Sabine Scene: November 2012

Sabine Scene: November 2012 Chris Pepper admires another healthy slot red.

Had it not been pouring the past three hours I would have pulled another trip for the umpteenth day in a row and probably spent the day catching and releasing redfish for the umpteenth day in a row as well. Canceling the trip afforded the chance to meet our editors deadline without having to peck the keyboard at some late hour.

It is not as though we have suddenly become fixated with redfish on Sabine and turned our collective backs on trout the past month or so. Its just that we are absolutely covered up with redfish, which is not a bad thing, and it all started with Hurricane Rita.

The redfish population exploded over the following two years and while Louisiana anglers were overjoyed due to more liberal size and limits, Texas anglers caught and released thousands of 16 to 19-inch fish waiting for them to grow one more inch. They eventually did, Hurricane Ike provided another boost shortly afterward, and its like we stepped back to the late-70s.

How good was it back then? In 1977 Louisiana felt it was necessary to set the limit at 50 fish with no minimum size. In 1987 a 14-inch minimum size was set and a year later the current creel and size limits were established. I am convinced that the redfish population on Sabine is once again that robust and this time the resource is much better protected.

The question each morning has not been where to catch them, but how you choose to catch them, provided the weather gives you a break. Each new cold front steps up the action as more redfish abandon the marshes in search of deeper water.

The most addicting approach is chasing gulls in the open lake. It is not unusual to see them blowing holes in the surface but, even when theyre not, there is little doubt they are there. There is no wrong lure; finesse is not a consideration. Fish a tail on a heavier head that you can throw a long way or slow-roll a Hoginar or spoon across the bottom, if you can get it to the bottom.

If you elect to fish the bayous or rivers, swimbaits and crankbaits that dive 3-5 feet are hard to beat. Topwaters MirrOlures She Dog or River 2 Seas Rover also work well when the fish are hugging the shoreline.

A two-fish November limit of flounder is not very difficult to box, but I am concerned it minimizes any benefit the limit reduction may have if you try to cull up to larger fish.
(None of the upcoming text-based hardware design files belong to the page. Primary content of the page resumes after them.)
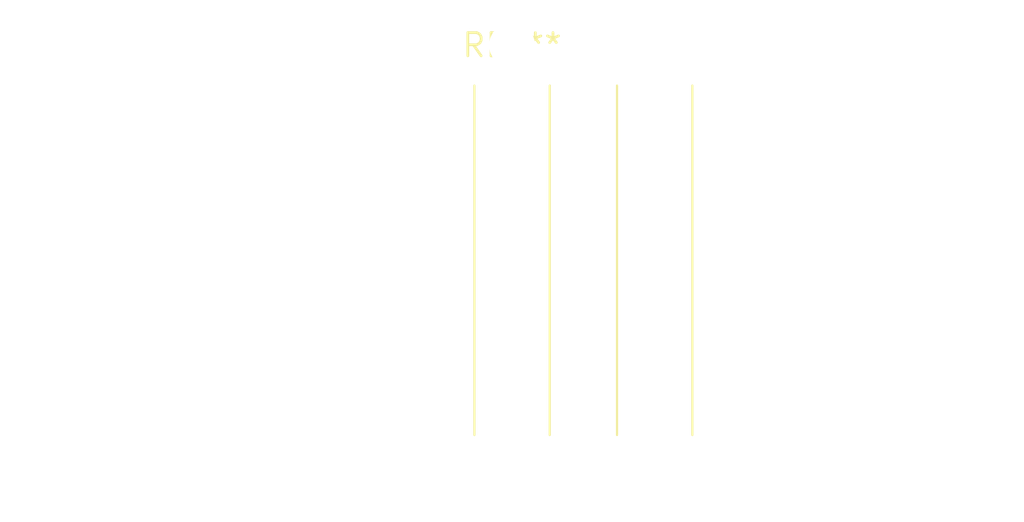
<source format=kicad_pcb>
(kicad_pcb (version 20240108) (generator pcbnew)

  (general
    (thickness 1.6)
  )

  (paper "A4")
  (layers
    (0 "F.Cu" signal)
    (31 "B.Cu" signal)
    (32 "B.Adhes" user "B.Adhesive")
    (33 "F.Adhes" user "F.Adhesive")
    (34 "B.Paste" user)
    (35 "F.Paste" user)
    (36 "B.SilkS" user "B.Silkscreen")
    (37 "F.SilkS" user "F.Silkscreen")
    (38 "B.Mask" user)
    (39 "F.Mask" user)
    (40 "Dwgs.User" user "User.Drawings")
    (41 "Cmts.User" user "User.Comments")
    (42 "Eco1.User" user "User.Eco1")
    (43 "Eco2.User" user "User.Eco2")
    (44 "Edge.Cuts" user)
    (45 "Margin" user)
    (46 "B.CrtYd" user "B.Courtyard")
    (47 "F.CrtYd" user "F.Courtyard")
    (48 "B.Fab" user)
    (49 "F.Fab" user)
    (50 "User.1" user)
    (51 "User.2" user)
    (52 "User.3" user)
    (53 "User.4" user)
    (54 "User.5" user)
    (55 "User.6" user)
    (56 "User.7" user)
    (57 "User.8" user)
    (58 "User.9" user)
  )

  (setup
    (pad_to_mask_clearance 0)
    (pcbplotparams
      (layerselection 0x00010fc_ffffffff)
      (plot_on_all_layers_selection 0x0000000_00000000)
      (disableapertmacros false)
      (usegerberextensions false)
      (usegerberattributes false)
      (usegerberadvancedattributes false)
      (creategerberjobfile false)
      (dashed_line_dash_ratio 12.000000)
      (dashed_line_gap_ratio 3.000000)
      (svgprecision 4)
      (plotframeref false)
      (viasonmask false)
      (mode 1)
      (useauxorigin false)
      (hpglpennumber 1)
      (hpglpenspeed 20)
      (hpglpendiameter 15.000000)
      (dxfpolygonmode false)
      (dxfimperialunits false)
      (dxfusepcbnewfont false)
      (psnegative false)
      (psa4output false)
      (plotreference false)
      (plotvalue false)
      (plotinvisibletext false)
      (sketchpadsonfab false)
      (subtractmaskfromsilk false)
      (outputformat 1)
      (mirror false)
      (drillshape 1)
      (scaleselection 1)
      (outputdirectory "")
    )
  )

  (net 0 "")

  (footprint "SolderWire-2sqmm_1x02_P7.8mm_D2mm_OD3.9mm_Relief" (layer "F.Cu") (at 0 0))

)

</source>
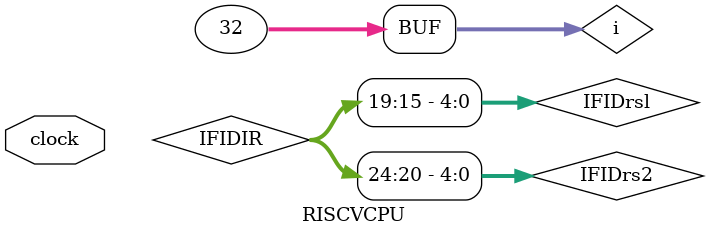
<source format=v>
module RISCVCPU (
    clock
);
  // Instruct i on opcodes
  parameter LD= 7'b000_0011 , SD= 7'b010_0011 , BEO = 7'b110_0011 , NOP= 32'h0000_0013 , ALUop = 7'b001_0011 ;
  input clock;
  reg [63 : 0] PC, Regs[0 : 31], IDEXA, IDEXB, EXMEMB, EXMEMALUOut, MEMWBValue;
  reg [31 : 0]
      IMemory[0 : 1023],
      DMemory[0 : 1023],  // separate memori es
      IFIDIR,
      IDEXIR,
      EXMEMIR,
      MEMWBIR;  // pi pe l ine reg i sters
  wire [4:0] IFIDrsl, IFIDrs2, MEMWBrd;  // Access register fiel ds
  wire [6 : 0] IDEXop, EXMEMop, MEMWBop;  // Access opcodes
  wire [63 : 0] Ain, Bin;  // the ALU inputs
  // These assignments define fie l ds from the pipel ine registers
  assign IFIDrsl = IFIDIR[19:15];  // rsl field
  assign IFIDrs2 = IFIDIR[24 : 20];  // rs2 field
  assign IDEXop = IDEXIR[6 : 0];
  // the opcode
  assign EXMEMop = EXMEMIR[6 : 0];
  // the opcode
  assign MEMWBop = MEMWBIR[6 : 0];
  // the opcode
  assign MEMWBrd = MEMWBIR[11 : 7];  // rd field
  // Inputs to the ALU come di rectly from the ID/EX pipeline registers
  assign Ain = IDEXA;
  assign Bin = IDEXB;
  integer i;  // used to initialize registers
  initial begin
    PC = 0;
    IFIDIR = NOP;
    IDEXIR = NOP;
    EXMEMIR = NOP;
    MEMWBIR = NOP;  // put NOPs in pipeline registers
    for (i = 0; i <= 31; i = i + 1)
      Regs[i] = i;  // initialize reg i sters -- ]ust so they aren ' t cares
  end
  // Remember that A11 these actions happen every pipe stage and with the use of<= they happen in para1Iel!
  always @(posedge clock) begin
    // first instruction i n the pipeli ne is being fetched
    // Fetch & increment PC
    IFIDIR <= IMemory[PC>>2];
    PC <= PC + 4;
    // second instruction in pipeline is fetching reg i sters
    IDEXA <= Regs[IFIDrsl];
    IDEXB <= Regs[IFIDrs2];  // get two registers
    IDEXIR <= IFIDIR; // pass along IR--can happen anywhere , since this aff ects next stage on l y!
    // third instruction is doing address calculation or ALU operation
    if (IDEXop == LD) EXMEMALUOut <= IDEXA + {{53{IDEXIR[31]}}, IDEXIR[30 : 20]};
    else if (IDEXop == SD)
      EXMEMALUOut <= IDEXA + {{53{IDEXIR[31]}}, IDEXIR[30 : 25], IDEXIR[11 : 7]};
    else if (IDEXop == ALUop)
      case (IDEXIR[31 : 25])  // case for the various R- type instructions
        0: EXMEMALUOut <= Ain + Bin;  // add operation 658
        default: ;  // other R-type operations : subtract , SLT, etc ,
      endcase
    EXMEMIR <= IDEXIR;
    EXMEMB  <= IDEXB;  // pass along the IR & B register
    // Mem stage of pipeline
    if (EXMEMop == ALUop) MEMWBValue <= EXMEMALUOut;  // pass along ALU result
    else if (EXMEMop == LD) MEMWBValue <= DMemory[EXMEMALUOut>>2];
    else if (EXMEMop == SD) DMemory[EXMEMALUOut>>2] <= EXMEMB;  //store
    MEMWBIR <= EXMEMIR;  // pass along IR
    // WB stage
    if (((MEMWBop == LD) || (MEMWBop == ALUop)) && (MEMWBrd != 0)) // update registers if load/ALU operation and destination not 0
      Regs[MEMWBrd] <= MEMWBValue;
  end
endmodule
</source>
Rather than seriously injure smaller keeper fish and release them, we box our first two keepers and live with it for a month.

While the redfish are hard to avoid, there is not a Sabine regular that is not a little perplexed over the trout bite right now. Numbers are not the problem as it has been no problem to catch 50 to 75 a day, but very few of them are keepers.
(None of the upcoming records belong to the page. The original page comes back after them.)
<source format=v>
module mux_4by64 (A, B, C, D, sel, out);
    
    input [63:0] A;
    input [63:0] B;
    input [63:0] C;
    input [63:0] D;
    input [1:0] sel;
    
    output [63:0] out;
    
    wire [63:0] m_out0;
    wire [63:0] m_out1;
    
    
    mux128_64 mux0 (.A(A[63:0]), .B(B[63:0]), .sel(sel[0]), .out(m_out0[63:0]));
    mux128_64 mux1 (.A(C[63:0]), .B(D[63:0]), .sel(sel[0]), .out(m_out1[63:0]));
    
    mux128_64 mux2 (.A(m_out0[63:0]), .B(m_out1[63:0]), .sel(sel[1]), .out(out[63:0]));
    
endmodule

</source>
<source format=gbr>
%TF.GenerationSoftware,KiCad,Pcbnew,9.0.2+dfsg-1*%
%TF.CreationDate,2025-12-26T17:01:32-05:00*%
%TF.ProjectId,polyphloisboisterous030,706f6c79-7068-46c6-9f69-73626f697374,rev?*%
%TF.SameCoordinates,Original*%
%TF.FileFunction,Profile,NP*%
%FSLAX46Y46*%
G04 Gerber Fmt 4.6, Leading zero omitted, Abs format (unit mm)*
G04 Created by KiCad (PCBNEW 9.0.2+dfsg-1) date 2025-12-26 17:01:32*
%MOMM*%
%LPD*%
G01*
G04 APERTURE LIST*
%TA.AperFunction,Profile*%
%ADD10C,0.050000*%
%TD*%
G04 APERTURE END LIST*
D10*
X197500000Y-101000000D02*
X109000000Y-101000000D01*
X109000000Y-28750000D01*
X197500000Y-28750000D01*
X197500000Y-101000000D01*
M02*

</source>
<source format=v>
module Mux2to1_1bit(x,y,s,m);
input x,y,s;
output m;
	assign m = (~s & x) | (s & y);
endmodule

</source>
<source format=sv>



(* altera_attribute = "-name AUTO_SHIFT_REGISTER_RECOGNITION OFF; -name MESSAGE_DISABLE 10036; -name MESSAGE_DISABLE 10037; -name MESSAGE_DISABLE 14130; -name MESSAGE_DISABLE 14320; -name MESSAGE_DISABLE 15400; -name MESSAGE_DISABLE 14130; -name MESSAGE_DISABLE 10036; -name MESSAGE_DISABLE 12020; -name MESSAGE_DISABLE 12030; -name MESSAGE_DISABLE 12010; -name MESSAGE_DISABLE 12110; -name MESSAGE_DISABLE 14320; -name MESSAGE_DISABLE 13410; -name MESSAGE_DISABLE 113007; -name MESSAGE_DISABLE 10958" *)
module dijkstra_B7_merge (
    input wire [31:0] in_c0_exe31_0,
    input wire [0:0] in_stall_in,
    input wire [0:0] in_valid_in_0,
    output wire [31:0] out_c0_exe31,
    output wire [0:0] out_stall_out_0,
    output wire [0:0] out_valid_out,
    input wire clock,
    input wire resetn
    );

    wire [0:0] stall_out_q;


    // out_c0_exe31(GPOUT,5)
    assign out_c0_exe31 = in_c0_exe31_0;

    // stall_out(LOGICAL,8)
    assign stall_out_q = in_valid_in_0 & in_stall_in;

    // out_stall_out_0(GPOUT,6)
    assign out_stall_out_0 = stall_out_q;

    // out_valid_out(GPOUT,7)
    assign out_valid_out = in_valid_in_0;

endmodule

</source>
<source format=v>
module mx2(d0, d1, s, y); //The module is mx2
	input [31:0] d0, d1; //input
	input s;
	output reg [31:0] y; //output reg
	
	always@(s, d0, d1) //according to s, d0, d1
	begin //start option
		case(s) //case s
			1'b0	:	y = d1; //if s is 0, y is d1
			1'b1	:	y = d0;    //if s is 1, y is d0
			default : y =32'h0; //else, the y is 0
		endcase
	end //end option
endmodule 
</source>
Strangely, this comes on the heels of one of the most notable big trout springs on Sabine in years. It is equally strange that the larger percentage of trout over five pounds that are being caught right now are coming out of the ship channel, the ICW and both rivers.
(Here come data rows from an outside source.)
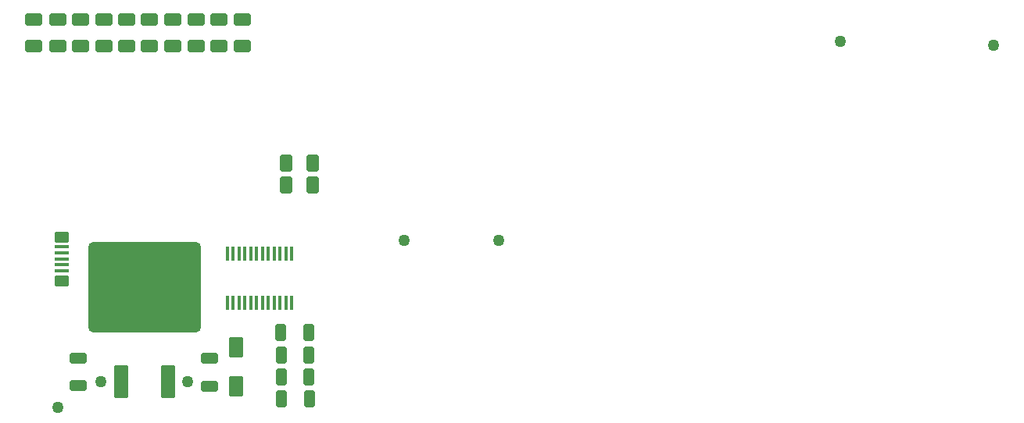
<source format=gtp>
G04*
G04 #@! TF.GenerationSoftware,Altium Limited,Altium Designer,21.4.1 (30)*
G04*
G04 Layer_Color=8421504*
%FSLAX25Y25*%
%MOIN*%
G70*
G04*
G04 #@! TF.SameCoordinates,4B32E59A-19CF-40ED-AED0-984A1E0E73E4*
G04*
G04*
G04 #@! TF.FilePolarity,Positive*
G04*
G01*
G75*
G04:AMPARAMS|DCode=21|XSize=86.61mil|YSize=59.06mil|CornerRadius=7.38mil|HoleSize=0mil|Usage=FLASHONLY|Rotation=270.000|XOffset=0mil|YOffset=0mil|HoleType=Round|Shape=RoundedRectangle|*
%AMROUNDEDRECTD21*
21,1,0.08661,0.04429,0,0,270.0*
21,1,0.07185,0.05906,0,0,270.0*
1,1,0.01476,-0.02215,-0.03593*
1,1,0.01476,-0.02215,0.03593*
1,1,0.01476,0.02215,0.03593*
1,1,0.01476,0.02215,-0.03593*
%
%ADD21ROUNDEDRECTD21*%
%ADD22C,0.05000*%
G04:AMPARAMS|DCode=23|XSize=59.06mil|YSize=13.78mil|CornerRadius=1.38mil|HoleSize=0mil|Usage=FLASHONLY|Rotation=0.000|XOffset=0mil|YOffset=0mil|HoleType=Round|Shape=RoundedRectangle|*
%AMROUNDEDRECTD23*
21,1,0.05906,0.01102,0,0,0.0*
21,1,0.05630,0.01378,0,0,0.0*
1,1,0.00276,0.02815,-0.00551*
1,1,0.00276,-0.02815,-0.00551*
1,1,0.00276,-0.02815,0.00551*
1,1,0.00276,0.02815,0.00551*
%
%ADD23ROUNDEDRECTD23*%
G04:AMPARAMS|DCode=24|XSize=59.06mil|YSize=47.24mil|CornerRadius=4.72mil|HoleSize=0mil|Usage=FLASHONLY|Rotation=0.000|XOffset=0mil|YOffset=0mil|HoleType=Round|Shape=RoundedRectangle|*
%AMROUNDEDRECTD24*
21,1,0.05906,0.03780,0,0,0.0*
21,1,0.04961,0.04724,0,0,0.0*
1,1,0.00945,0.02480,-0.01890*
1,1,0.00945,-0.02480,-0.01890*
1,1,0.00945,-0.02480,0.01890*
1,1,0.00945,0.02480,0.01890*
%
%ADD24ROUNDEDRECTD24*%
G04:AMPARAMS|DCode=25|XSize=70.87mil|YSize=45.28mil|CornerRadius=5.66mil|HoleSize=0mil|Usage=FLASHONLY|Rotation=90.000|XOffset=0mil|YOffset=0mil|HoleType=Round|Shape=RoundedRectangle|*
%AMROUNDEDRECTD25*
21,1,0.07087,0.03396,0,0,90.0*
21,1,0.05955,0.04528,0,0,90.0*
1,1,0.01132,0.01698,0.02977*
1,1,0.01132,0.01698,-0.02977*
1,1,0.01132,-0.01698,-0.02977*
1,1,0.01132,-0.01698,0.02977*
%
%ADD25ROUNDEDRECTD25*%
G04:AMPARAMS|DCode=26|XSize=70.87mil|YSize=51.18mil|CornerRadius=6.4mil|HoleSize=0mil|Usage=FLASHONLY|Rotation=90.000|XOffset=0mil|YOffset=0mil|HoleType=Round|Shape=RoundedRectangle|*
%AMROUNDEDRECTD26*
21,1,0.07087,0.03839,0,0,90.0*
21,1,0.05807,0.05118,0,0,90.0*
1,1,0.01280,0.01919,0.02904*
1,1,0.01280,0.01919,-0.02904*
1,1,0.01280,-0.01919,-0.02904*
1,1,0.01280,-0.01919,0.02904*
%
%ADD26ROUNDEDRECTD26*%
%ADD27R,0.01713X0.05906*%
G04:AMPARAMS|DCode=28|XSize=70.87mil|YSize=51.18mil|CornerRadius=6.4mil|HoleSize=0mil|Usage=FLASHONLY|Rotation=0.000|XOffset=0mil|YOffset=0mil|HoleType=Round|Shape=RoundedRectangle|*
%AMROUNDEDRECTD28*
21,1,0.07087,0.03839,0,0,0.0*
21,1,0.05807,0.05118,0,0,0.0*
1,1,0.01280,0.02904,-0.01919*
1,1,0.01280,-0.02904,-0.01919*
1,1,0.01280,-0.02904,0.01919*
1,1,0.01280,0.02904,0.01919*
%
%ADD28ROUNDEDRECTD28*%
G04:AMPARAMS|DCode=29|XSize=480.31mil|YSize=383.86mil|CornerRadius=19.19mil|HoleSize=0mil|Usage=FLASHONLY|Rotation=0.000|XOffset=0mil|YOffset=0mil|HoleType=Round|Shape=RoundedRectangle|*
%AMROUNDEDRECTD29*
21,1,0.48031,0.34547,0,0,0.0*
21,1,0.44193,0.38386,0,0,0.0*
1,1,0.03839,0.22097,-0.17274*
1,1,0.03839,-0.22097,-0.17274*
1,1,0.03839,-0.22097,0.17274*
1,1,0.03839,0.22097,0.17274*
%
%ADD29ROUNDEDRECTD29*%
G04:AMPARAMS|DCode=30|XSize=137.8mil|YSize=62.99mil|CornerRadius=7.87mil|HoleSize=0mil|Usage=FLASHONLY|Rotation=270.000|XOffset=0mil|YOffset=0mil|HoleType=Round|Shape=RoundedRectangle|*
%AMROUNDEDRECTD30*
21,1,0.13780,0.04724,0,0,270.0*
21,1,0.12205,0.06299,0,0,270.0*
1,1,0.01575,-0.02362,-0.06102*
1,1,0.01575,-0.02362,0.06102*
1,1,0.01575,0.02362,0.06102*
1,1,0.01575,0.02362,-0.06102*
%
%ADD30ROUNDEDRECTD30*%
G04:AMPARAMS|DCode=31|XSize=70.87mil|YSize=45.28mil|CornerRadius=5.66mil|HoleSize=0mil|Usage=FLASHONLY|Rotation=180.000|XOffset=0mil|YOffset=0mil|HoleType=Round|Shape=RoundedRectangle|*
%AMROUNDEDRECTD31*
21,1,0.07087,0.03396,0,0,180.0*
21,1,0.05955,0.04528,0,0,180.0*
1,1,0.01132,-0.02977,0.01698*
1,1,0.01132,0.02977,0.01698*
1,1,0.01132,0.02977,-0.01698*
1,1,0.01132,-0.02977,-0.01698*
%
%ADD31ROUNDEDRECTD31*%
D21*
X96500Y17365D02*
D03*
Y33900D02*
D03*
D22*
X419500Y163000D02*
D03*
X354100Y164600D02*
D03*
X208300Y79600D02*
D03*
X168100D02*
D03*
X75800Y19200D02*
D03*
X38700Y19400D02*
D03*
X20300Y8500D02*
D03*
D23*
X21900Y66641D02*
D03*
Y69200D02*
D03*
Y71759D02*
D03*
Y74318D02*
D03*
Y76877D02*
D03*
D24*
Y62507D02*
D03*
Y81011D02*
D03*
D25*
X127511Y11900D02*
D03*
X115700D02*
D03*
X127406Y21400D02*
D03*
X115594D02*
D03*
X115589Y30800D02*
D03*
X127400D02*
D03*
X115489Y40300D02*
D03*
X127300D02*
D03*
D26*
X129109Y103200D02*
D03*
X117691D02*
D03*
X129109Y112700D02*
D03*
X117691D02*
D03*
D27*
X92652Y74130D02*
D03*
X95148D02*
D03*
X97652D02*
D03*
X100148D02*
D03*
X102652D02*
D03*
X105148D02*
D03*
X107652D02*
D03*
X110148D02*
D03*
X112652D02*
D03*
X115148D02*
D03*
X117652D02*
D03*
X120148D02*
D03*
Y52870D02*
D03*
X117652D02*
D03*
X115148D02*
D03*
X112652D02*
D03*
X110148D02*
D03*
X107652D02*
D03*
X105148D02*
D03*
X102652D02*
D03*
X100148D02*
D03*
X97652D02*
D03*
X95148D02*
D03*
X92652D02*
D03*
D28*
X79200Y174009D02*
D03*
Y162591D02*
D03*
X98900Y174009D02*
D03*
Y162591D02*
D03*
X10100Y174117D02*
D03*
Y162700D02*
D03*
X20211Y174184D02*
D03*
Y162767D02*
D03*
X88900Y162700D02*
D03*
Y174117D02*
D03*
X69400Y162591D02*
D03*
Y174009D02*
D03*
X59500Y162591D02*
D03*
Y174009D02*
D03*
X49600Y162591D02*
D03*
Y174009D02*
D03*
X39896Y162646D02*
D03*
Y174063D02*
D03*
X30134Y162767D02*
D03*
Y174184D02*
D03*
D29*
X57300Y59853D02*
D03*
D30*
X67300Y19400D02*
D03*
X47300D02*
D03*
D31*
X29100Y29406D02*
D03*
Y17594D02*
D03*
X85100Y29305D02*
D03*
Y17494D02*
D03*
M02*

</source>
Deeper water is obviously a key factor, but topwaters are accounting for a significant number of these fish. Scratching the wall, vertical jigging the 15 to 22 foot breaks, with a Maniac Mullet, Corky or Die Dapper is starting to produce better numbers but we need colder weather to concentrate those deeper fish.

Its the 17-20 trout that have been hardest to locate, but I think that will change when the water drops into the high-60s and the shrimp migrate from the marsh to the open lake.

We will continue to hunt that size fish most days with an Assassin Sea Shad or TTF Flats Minnow rigged under a Kwik Cork. When drifting flats, water 1-3 feet deep, we consistently fare better rigging the longer 5-inch Assassin Shad, Trout Killer or Tidal Surge Split Tail on a 4/0 worm hook with no weight under the cork. The slower fall makes it more effective and you will see the strike before the cork disappears.

Late in the day is usually better than early this time of the year and slicks popping on the flats bordering the ICW are money as well. I have discovered the past two years that the Minn Kota Talon is an invaluable tool for better exploiting this program. I quickly learned that I had been continuing to drift through more fish than I was actually catching.

Never take good health or good fishing for granted!